START Supplied data

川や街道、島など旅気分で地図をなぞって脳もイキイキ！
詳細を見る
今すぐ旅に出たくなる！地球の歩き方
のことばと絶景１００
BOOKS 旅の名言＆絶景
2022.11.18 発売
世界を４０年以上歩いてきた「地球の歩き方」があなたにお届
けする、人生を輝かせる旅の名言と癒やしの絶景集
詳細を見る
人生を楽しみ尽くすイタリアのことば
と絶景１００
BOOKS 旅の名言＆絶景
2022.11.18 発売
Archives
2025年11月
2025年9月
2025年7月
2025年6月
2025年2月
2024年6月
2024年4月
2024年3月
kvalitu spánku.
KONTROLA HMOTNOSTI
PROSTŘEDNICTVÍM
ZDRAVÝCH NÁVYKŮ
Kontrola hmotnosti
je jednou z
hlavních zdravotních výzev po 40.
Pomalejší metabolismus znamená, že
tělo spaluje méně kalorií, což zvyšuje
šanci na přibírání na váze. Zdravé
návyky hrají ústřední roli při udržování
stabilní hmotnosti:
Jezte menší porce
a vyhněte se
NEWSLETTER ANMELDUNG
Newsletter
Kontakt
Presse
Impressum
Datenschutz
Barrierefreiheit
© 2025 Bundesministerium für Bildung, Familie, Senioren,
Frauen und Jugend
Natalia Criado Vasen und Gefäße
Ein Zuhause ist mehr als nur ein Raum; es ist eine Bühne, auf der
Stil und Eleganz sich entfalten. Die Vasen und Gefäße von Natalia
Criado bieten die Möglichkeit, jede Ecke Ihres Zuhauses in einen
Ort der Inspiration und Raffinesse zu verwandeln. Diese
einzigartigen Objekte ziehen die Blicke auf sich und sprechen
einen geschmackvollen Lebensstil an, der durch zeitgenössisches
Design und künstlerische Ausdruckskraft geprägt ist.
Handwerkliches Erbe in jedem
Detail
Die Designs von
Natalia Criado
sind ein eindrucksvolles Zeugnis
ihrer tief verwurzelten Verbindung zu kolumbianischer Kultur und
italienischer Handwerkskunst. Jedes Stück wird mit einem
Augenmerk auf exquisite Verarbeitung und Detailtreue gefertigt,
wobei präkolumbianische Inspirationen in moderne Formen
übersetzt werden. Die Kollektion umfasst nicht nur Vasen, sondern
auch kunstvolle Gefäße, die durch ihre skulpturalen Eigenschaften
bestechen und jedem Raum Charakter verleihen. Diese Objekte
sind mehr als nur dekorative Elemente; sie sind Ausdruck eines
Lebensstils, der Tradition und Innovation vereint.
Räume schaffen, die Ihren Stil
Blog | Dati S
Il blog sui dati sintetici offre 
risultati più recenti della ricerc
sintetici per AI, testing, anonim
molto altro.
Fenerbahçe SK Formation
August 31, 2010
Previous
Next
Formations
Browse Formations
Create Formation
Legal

END Supplied data

## Task to complete
What is needed is each line of the data, printed exactly.

## Response below
川や街道、島など旅気分で地図をなぞって脳もイキイキ！
詳細を見る
今すぐ旅に出たくなる！地球の歩き方
のことばと絶景１００
BOOKS 旅の名言＆絶景
2022.11.18 発売
世界を４０年以上歩いてきた「地球の歩き方」があなたにお届
けする、人生を輝かせる旅の名言と癒やしの絶景集
詳細を見る
人生を楽しみ尽くすイタリアのことば
と絶景１００
BOOKS 旅の名言＆絶景
2022.11.18 発売
Archives
2025年11月
2025年9月
2025年7月
2025年6月
2025年2月
2024年6月
2024年4月
2024年3月
kvalitu spánku.
KONTROLA HMOTNOSTI
PROSTŘEDNICTVÍM
ZDRAVÝCH NÁVYKŮ
Kontrola hmotnosti
je jednou z
hlavních zdravotních výzev po 40.
Pomalejší metabolismus znamená, že
tělo spaluje méně kalorií, což zvyšuje
šanci na přibírání na váze. Zdravé
návyky hrají ústřední roli při udržování
stabilní hmotnosti:
Jezte menší porce
a vyhněte se
NEWSLETTER ANMELDUNG
Newsletter
Kontakt
Presse
Impressum
Datenschutz
Barrierefreiheit
© 2025 Bundesministerium für Bildung, Familie, Senioren,
Frauen und Jugend
Natalia Criado Vasen und Gefäße
Ein Zuhause ist mehr als nur ein Raum; es ist eine Bühne, auf der
Stil und Eleganz sich entfalten. Die Vasen und Gefäße von Natalia
Criado bieten die Möglichkeit, jede Ecke Ihres Zuhauses in einen
Ort der Inspiration und Raffinesse zu verwandeln. Diese
einzigartigen Objekte ziehen die Blicke auf sich und sprechen
einen geschmackvollen Lebensstil an, der durch zeitgenössisches
Design und künstlerische Ausdruckskraft geprägt ist.
Handwerkliches Erbe in jedem
Detail
Die Designs von
Natalia Criado
sind ein eindrucksvolles Zeugnis
ihrer tief verwurzelten Verbindung zu kolumbianischer Kultur und
italienischer Handwerkskunst. Jedes Stück wird mit einem
Augenmerk auf exquisite Verarbeitung und Detailtreue gefertigt,
wobei präkolumbianische Inspirationen in moderne Formen
übersetzt werden. Die Kollektion umfasst nicht nur Vasen, sondern
auch kunstvolle Gefäße, die durch ihre skulpturalen Eigenschaften
bestechen und jedem Raum Charakter verleihen. Diese Objekte
sind mehr als nur dekorative Elemente; sie sind Ausdruck eines
Lebensstils, der Tradition und Innovation vereint.
Räume schaffen, die Ihren Stil
Blog | Dati S
Il blog sui dati sintetici offre 
risultati più recenti della ricerc
sintetici per AI, testing, anonim
molto altro.
Fenerbahçe SK Formation
August 31, 2010
Previous
Next
Formations
Browse Formations
Create Formation
Legal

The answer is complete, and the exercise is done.